Data extracted from a collection:
........

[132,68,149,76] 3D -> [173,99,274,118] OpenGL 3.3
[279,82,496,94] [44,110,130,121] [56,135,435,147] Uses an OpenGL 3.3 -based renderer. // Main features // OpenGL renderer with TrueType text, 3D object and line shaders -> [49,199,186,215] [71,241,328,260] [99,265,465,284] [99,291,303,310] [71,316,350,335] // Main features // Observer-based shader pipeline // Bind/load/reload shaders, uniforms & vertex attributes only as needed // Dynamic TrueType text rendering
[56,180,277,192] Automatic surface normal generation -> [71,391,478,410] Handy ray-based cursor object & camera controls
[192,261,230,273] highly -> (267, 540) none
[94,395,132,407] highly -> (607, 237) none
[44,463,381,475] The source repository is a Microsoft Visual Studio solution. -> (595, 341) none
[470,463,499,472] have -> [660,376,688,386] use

........

Assignment:
Nothing outside the span should appear: transcribe the lines from the one containing "[192,261,230,273] highly -> (267, 540) none" through the last line of the records.

Result of this task:
[192,261,230,273] highly -> (267, 540) none
[94,395,132,407] highly -> (607, 237) none
[44,463,381,475] The source repository is a Microsoft Visual Studio solution. -> (595, 341) none
[470,463,499,472] have -> [660,376,688,386] use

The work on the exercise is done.